At this time, the performance of the computer was far from being comparable with that of later generations, and Zhongshi's computer still used the Linux system. The corresponding document system is nowhere near as good as Word. Zhong Shi took a lot of effort to print out the article, and then handed the paper that still exuded a faint scent of ink to Gu Zhangli.

"As European monetary integration proceeds, trade between countries will also skyrocket, coupled with a reduction in the exchange rate of the United Kingdom, which was previously separated from the European exchange rate system. Makes exports grow. Economic data has improved markedly. It is expected that the growth rate will be around 2% this year......"

"In the United States, the economy has been sluggish since the Clinton administration came to power. The Fed will cut short-term lending rates to stimulate the economy, but it remains to be seen whether this will cause inflation, but judging from the data released, the US economy is gradually moving towards recovery......"

"In the recovery process of the two major economies of Europe and the United States, oil production, which is one of the important resources, will not fluctuate greatly in the short term, even if OPEC believes that the current oil price is too low, but once they make production cuts, it will greatly hurt the ...... of the Shijie economy."

"From OPEC's point of view, even if some of the original exporting countries propose to cut production, believing that the current oil price is too low and harming their interests, once the production cut is implemented, it will produce an oil crisis similar to that of the seventies, which may cause serious damage to the shijie economy, and eventually because of the decline in the shijie economy and the reduction in demand, oil prices will further decline on the basis of the existing price."

"Therefore, in the long run, OPEC is unlikely to cut production, and it is even possible to increase production appropriately.
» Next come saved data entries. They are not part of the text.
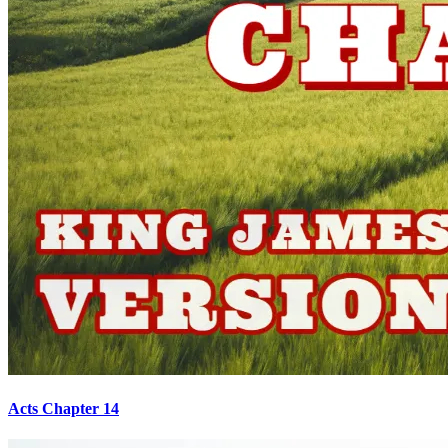
Acts Chapter 14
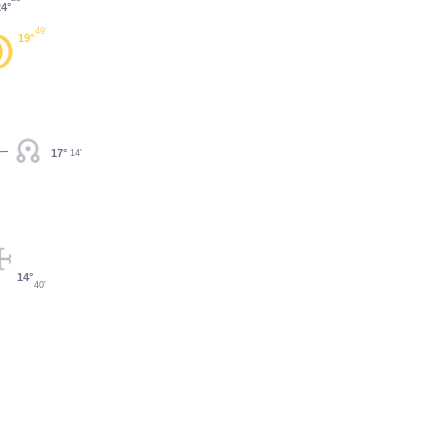
24°
49'
19°
17°
14'
14°
40'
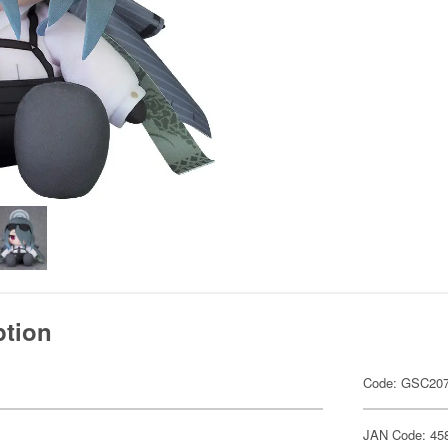
ption
Code: GSC20
JAN Code: 45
Therefore, the corresponding systemic risk in the crude oil futures market has arisen, and the general reaction of the market to crude oil prices is low, so the expectation of OPEC production cuts makes the bulls hold excess positions, and even some hedging accounts have similar expectations and operations, so shorting before the OPEC policy comes out will be a very noteworthy operation direction. ”

"It should be noted that we should always be vigilant against price fluctuations in the spot market, after all, if the bulls get the news in advance, it is very likely to force up the price of the futures market by operating in the spot market, and if necessary, make corresponding hedging in IPE or other related varieties."

"The above analysis report is for reference only and does not bear any legal responsibility." When Gu Zhangli finished reading this research report with tens of thousands of words, he was completely speechless, this is a private research report, it is clearly a standard long-term bearish crude oil futures report, and even Zuihou's disclaimer has been written. According to the report, all the operational basis is based on OPEC's non-production cuts, and if OPEC does not cut production in the end, then this report is undoubtedly very forward-looking, and if OPEC finally announces the decision to cut production, then this report is a joke.

In any case, the report is enough to explain to the SEC the motivation for building so many short positions, and I believe that the SEC will not think that HSBC's crude oil research unit has the means to know in advance about OPEC's decision on crude oil production, and they will at best consider it a gambling bet.

"To send it or not?" Zhong Shi on the side watched Gu Zhangli's face change one after another, and he didn't make up his mind for a long time, so he couldn't help but urge.

"Fat!" Gu Zhangli thought about it again and again, suddenly made up his mind, and almost roared out. He knew that once this report was released, if OPEC finally cut production, then HSBC's crude oil futures trading department would become a laughing stock in the market. But what does that compare to leaving a big customer? There are many unreliable research reports on the market, and there are many of them! (To be continued......)

PS: Thank you for the monthly pass support of someonepp556! Thanks for another tip that made me think about it!